Code for doing k-nearest-neighbors classification.
k Nearest Neighbors is a supervised learning algorithm that classifies a new observation based the classes in its surrounding neighborhood.
distance The distance between two points in the feature space.
weight The importance given to each point for classification.
kNN Holds information for a nearest neighbors classifier.
train Train a new kNN classifier.
calculate Calculate the probabilities of each class, given an observation.
classify Classify an observation into a class.
- Weighting Functions:
equal_weight Every example is given a weight of 1.
- class Bio.kNN.kNN¶
Holds information necessary to do nearest neighbors classification.
classes Set of the possible classes.
xs List of the neighbors.
ys List of the classes that the neighbors belong to.
k Number of neighbors to look at.
Initialize the class.
- Bio.kNN.equal_weight(x, y)¶
Return integer one (dummy method for equally weighting).
- Bio.kNN.train(xs, ys, k, typecode=None)¶
Train a k nearest neighbors classifier on a training set.
xs is a list of observations and ys is a list of the class assignments. Thus, xs and ys should contain the same number of elements. k is the number of neighbors that should be examined when doing the classification.

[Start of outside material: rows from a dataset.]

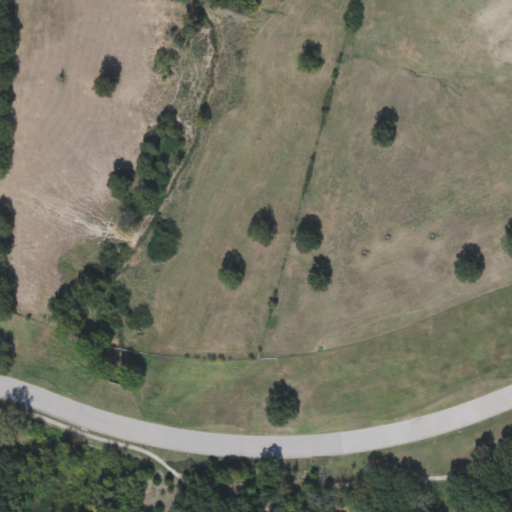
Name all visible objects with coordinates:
road: (255, 448)
road: (249, 511)
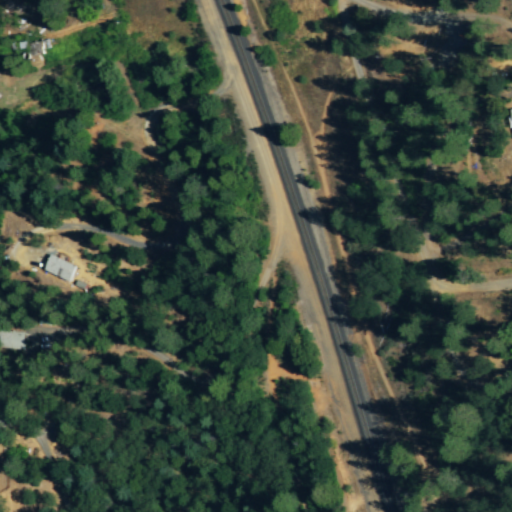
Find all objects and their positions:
road: (399, 18)
building: (33, 49)
building: (510, 121)
road: (255, 136)
road: (379, 141)
road: (424, 179)
railway: (310, 253)
building: (59, 269)
road: (468, 287)
building: (11, 341)
road: (445, 352)
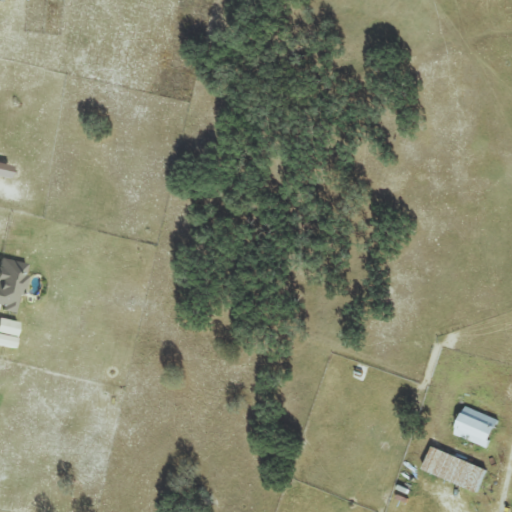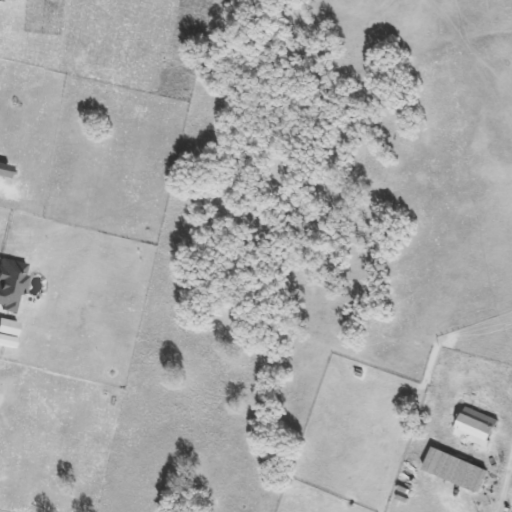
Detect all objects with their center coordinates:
building: (9, 284)
building: (7, 326)
building: (475, 426)
building: (454, 469)
road: (503, 497)
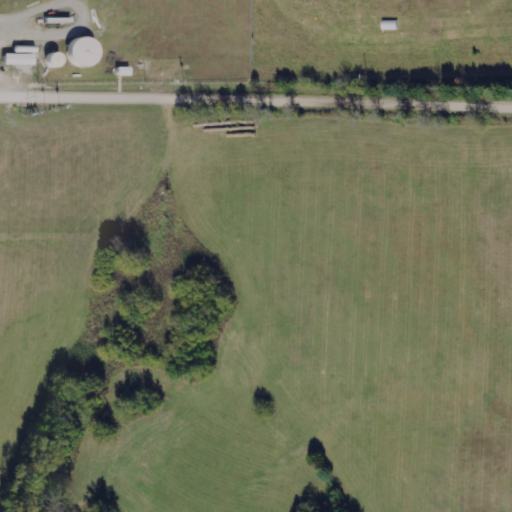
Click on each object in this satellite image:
building: (81, 51)
building: (17, 59)
road: (256, 89)
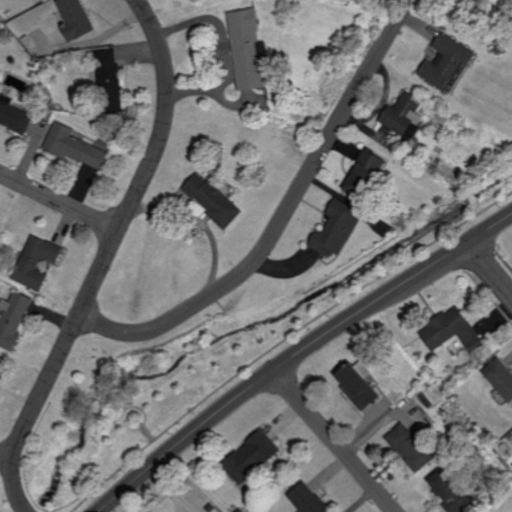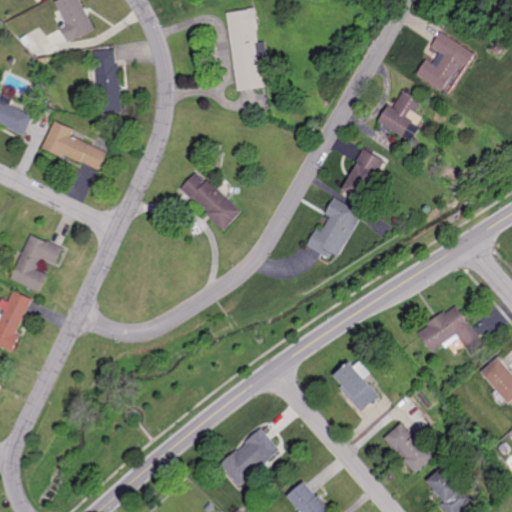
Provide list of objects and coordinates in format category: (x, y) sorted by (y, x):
road: (403, 5)
building: (75, 19)
building: (75, 20)
building: (27, 40)
building: (499, 48)
building: (249, 50)
building: (248, 51)
building: (12, 60)
building: (43, 60)
building: (446, 62)
building: (447, 62)
building: (109, 82)
building: (109, 82)
building: (39, 89)
building: (403, 115)
building: (13, 116)
building: (14, 116)
building: (404, 116)
building: (73, 146)
building: (74, 147)
building: (399, 154)
building: (218, 159)
building: (366, 173)
building: (365, 175)
building: (211, 200)
building: (213, 201)
road: (59, 202)
road: (280, 223)
building: (335, 227)
building: (337, 230)
building: (35, 262)
building: (35, 262)
road: (490, 269)
building: (12, 319)
building: (13, 320)
building: (449, 331)
building: (451, 331)
road: (299, 354)
building: (2, 368)
building: (2, 369)
building: (500, 378)
building: (500, 378)
park: (168, 382)
building: (358, 385)
building: (357, 387)
road: (38, 397)
building: (409, 448)
building: (409, 448)
road: (7, 456)
building: (250, 457)
building: (250, 458)
building: (451, 491)
building: (451, 491)
building: (307, 499)
building: (307, 499)
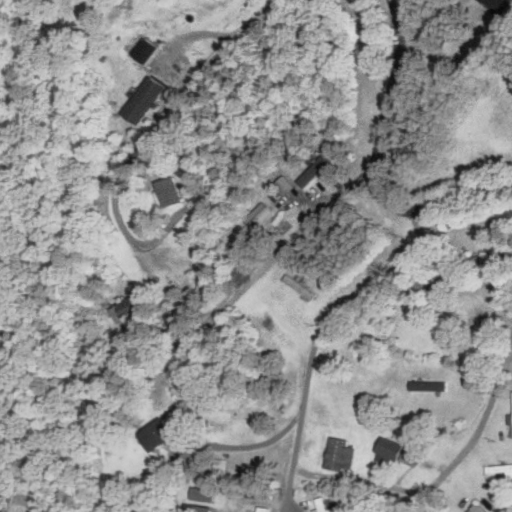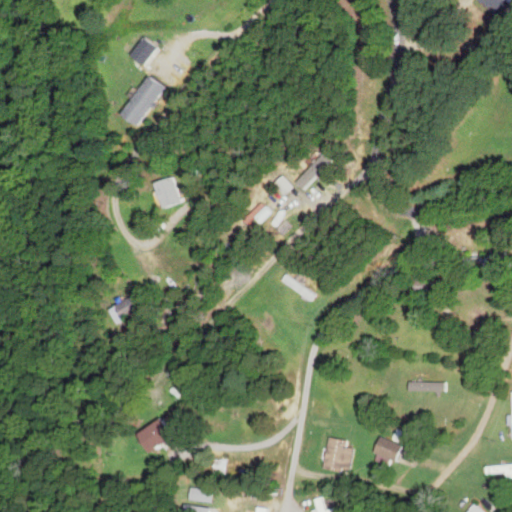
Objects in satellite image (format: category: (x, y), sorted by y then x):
building: (498, 8)
building: (142, 100)
road: (165, 115)
road: (376, 166)
building: (294, 188)
building: (166, 191)
building: (267, 204)
building: (485, 260)
road: (256, 277)
building: (419, 287)
building: (301, 290)
building: (122, 309)
building: (449, 319)
road: (318, 338)
building: (426, 386)
building: (511, 414)
road: (477, 426)
building: (152, 434)
building: (386, 448)
building: (336, 454)
building: (215, 465)
building: (498, 470)
building: (319, 506)
building: (258, 508)
building: (474, 508)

- Bio.kNN.calculate(knn, x, weight_fn=None, distance_fn=None)¶
Calculate the probability for each class.
x is the observed data.
weight_fn is an optional function that takes x and a training example, and returns a weight.
distance_fn is an optional function that takes two points and returns the distance between them. If distance_fn is None (the default), the Euclidean distance is used.
Returns a dictionary of the class to the weight given to the class.
- Bio.kNN.classify(knn, x, weight_fn=None, distance_fn=None)¶
Classify an observation into a class.
If not specified, weight_fn will give all neighbors equal weight. distance_fn is an optional function that takes two points and returns the distance between them. If distance_fn is None (the default), the Euclidean distance is used.